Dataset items
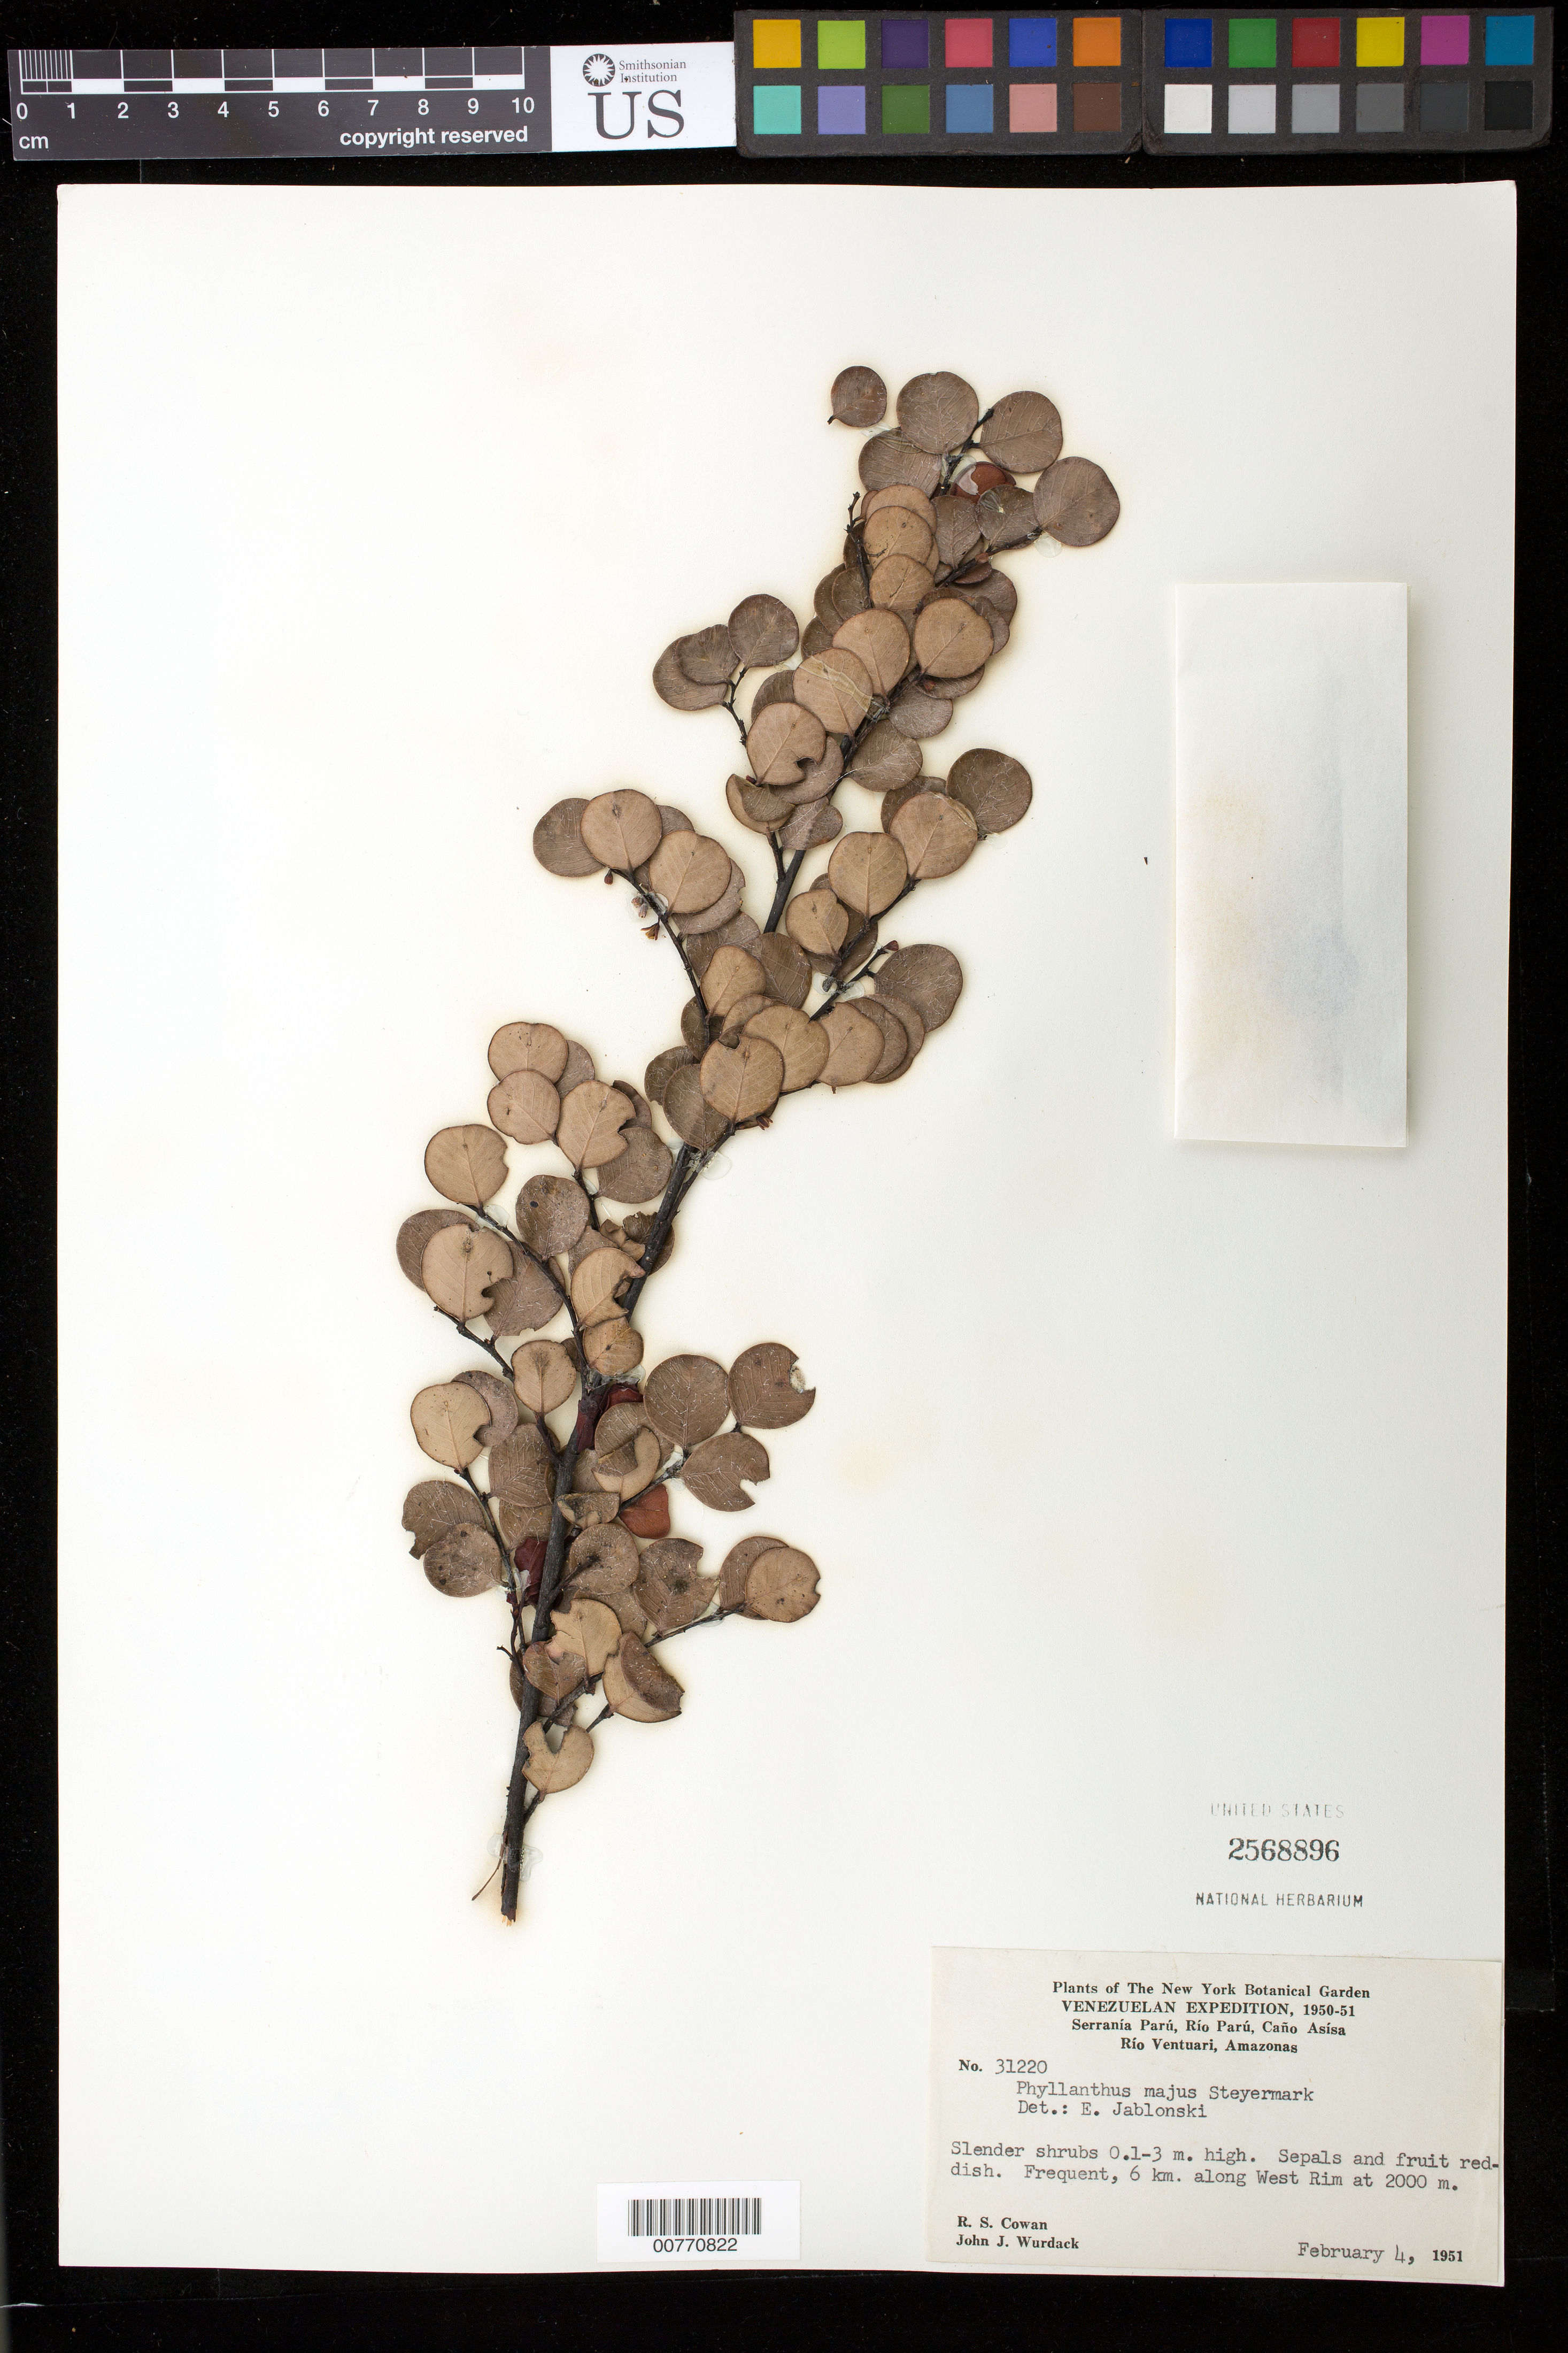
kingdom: Plantae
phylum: Tracheophyta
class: Magnoliopsida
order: Malpighiales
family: Phyllanthaceae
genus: Phyllanthus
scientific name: Phyllanthus majus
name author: Steyerm.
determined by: Jablonski, E. F.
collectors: R. S. Cowan & J. J. Wurdack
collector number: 31220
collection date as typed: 4-Feb-51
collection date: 1951-02-04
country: Venezuela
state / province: Amazonas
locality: Serranía Parú, along West Rim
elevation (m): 2000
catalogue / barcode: US 2568896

Task instructions – Update the data starting at the beginning and ending with the line containing "state / province: Amazonas", changing "country" to "nation" and keeping everything else the same. Omit the pictures from your answer.

Written reply –
kingdom: Plantae
phylum: Tracheophyta
class: Magnoliopsida
order: Malpighiales
family: Phyllanthaceae
genus: Phyllanthus
scientific name: Phyllanthus majus
name author: Steyerm.
determined by: Jablonski, E. F.
collectors: R. S. Cowan & J. J. Wurdack
collector number: 31220
collection date as typed: 4-Feb-51
collection date: 1951-02-04
nation: Venezuela
state / province: Amazonas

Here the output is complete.